As should be evident from the combination of folkloristics and psychology in this volume, I was influenced by the late Alan Dundes, who encouraged my work with what I came to call contested traditions. As busy and productive a scholar as I have ever encountered, he made time to help me on both professional and personal levels. His analytic essays in Interpreting Folklore (1980), Parsing through Customs (1987), The Cockfight (1994), From Game to War (1997), and The Meaning of Folklore (which I edited in 2008) were truly affecting. Readers should note the differences in our approaches, however, especially my effort to be more ethnographic and behavioristic, taking into account symbolic perceptions and praxic enactments by different participants in traditional events, while also being aware of my intellectual debt to his symbolist and structural insights.
I could not have completed this book without the cooperation of advocates on both sides of the political aisle.
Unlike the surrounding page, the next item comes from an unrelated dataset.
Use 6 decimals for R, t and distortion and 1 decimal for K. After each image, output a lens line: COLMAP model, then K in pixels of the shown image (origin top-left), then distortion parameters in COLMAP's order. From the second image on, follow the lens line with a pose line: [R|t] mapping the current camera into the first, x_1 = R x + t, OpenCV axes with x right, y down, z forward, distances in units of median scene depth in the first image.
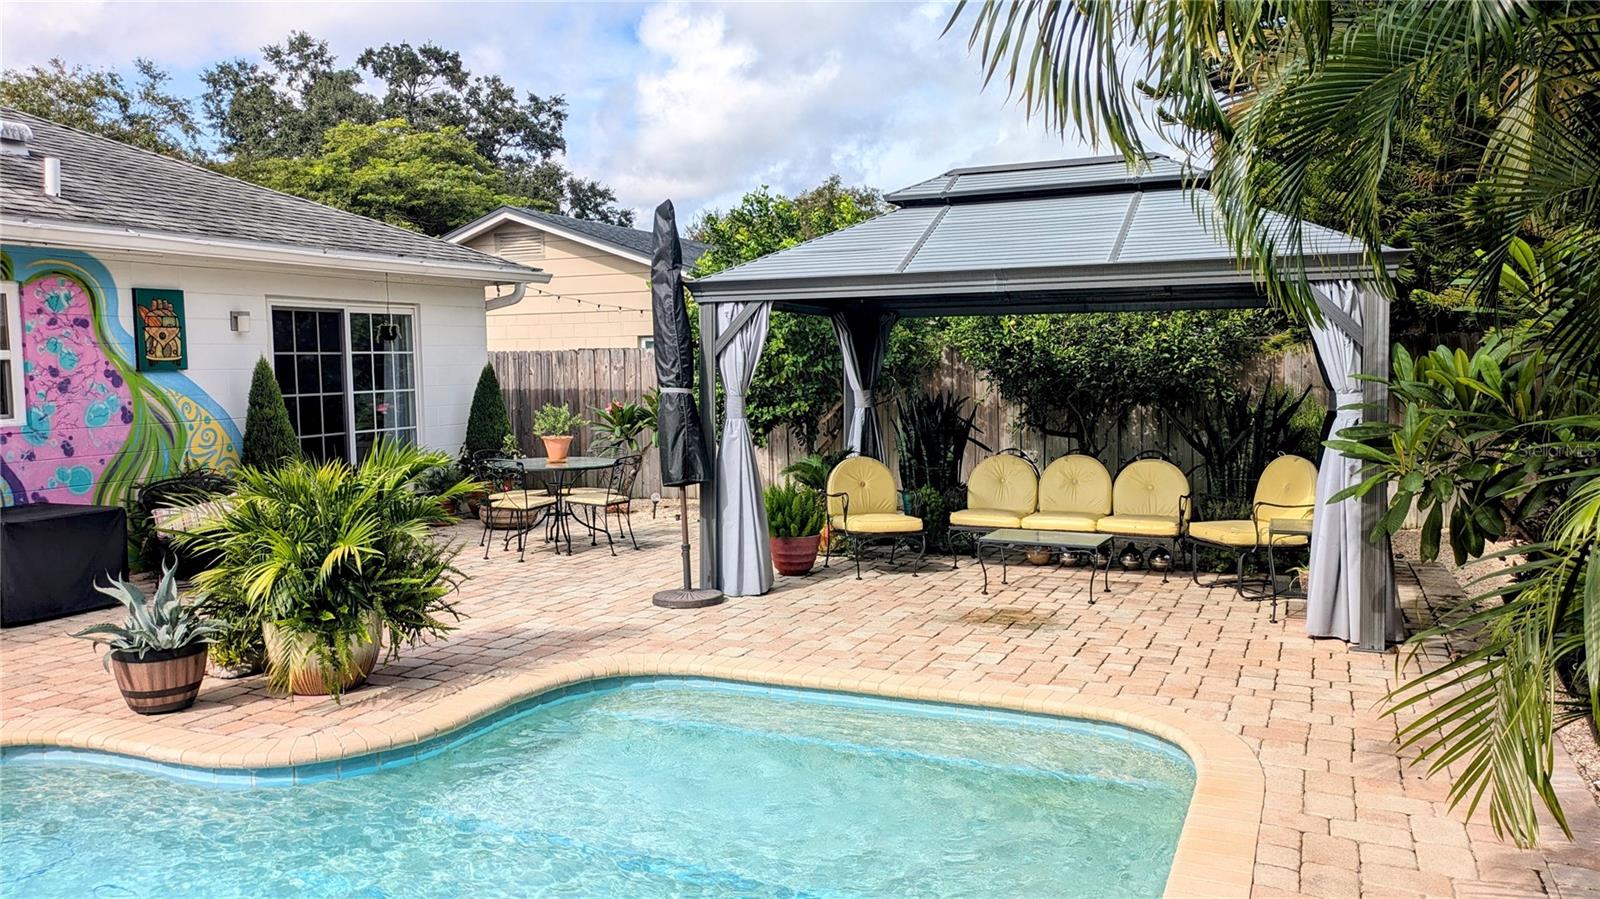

Heidi Prescott, now senior vice president of the Humane Society of the United States, allowed me access to the papers and staff at the Fund for Animals and directed me to many valuable resources on the animal rights movement. She also kindly invited me to join meetings with her legal team after court hearings. Steve Hindi, founding president of Showing Animals Respect and Kindness (SHARK), and Doris Gitman, an animal rights activist who worked with Trans-Species Unlimited, also shared their time and information generously. Ingrid Newkirk of People for the Ethical Treatment of Animals (PETA) and her staff agreed to be interviewed and provided a number of useful materials. Melody Zullinger, executive director of the Pennsylvania Federation of Sportsmens Clubs, and Mike Creamer, president of the Pennsylvania Deer Association, graciously responded to my many queries. Undoubtedly, they and their adversaries on the other side may not agree with my interpretations, but I hope they appreciate my earnest effort to give an inside-out view of the issues.
I am grateful to the Fulbright Program of the Council for International Exchange of Scholars for giving me a chance to carry my work across the Atlantic when I was awarded the Walt Whitman Distinguished Chair at Leiden University in the Netherlands. While there, I delivered a public lecture on animal rights at the behest of my gracious faculty host, Joke Kardux, and learned much from my audience. My research advanced thanks to resources extended by the Meertens Institute in Amsterdam and the collegiality of outstanding ethnologists and folklorists there, such as Peter Jan Margry, Marjolein Efting Dijkstra, Gerard Rooijakkers, Theo Meder, Irene Stengs, and Herman Roodenburg. In my investigation of hare coursing in the British Isles, I was aided by the Society for Folklife Studies, which provided funding for me to travel to Scotland. I am grateful to the societys energetic editor, Linda-May Ballard, and stalwart officers Gavin Sprott, Cozette Griffin-Kremer, Duncan Dornan, Elaine Edwards, Eddie Cass, and Jacqueline Simpson. I was also able to visit Oxford thanks to the efforts of Marcel Vellinga, Lindsay Asquith, and Paul Oliver, who provided me historical and ethnological insights on the British scene.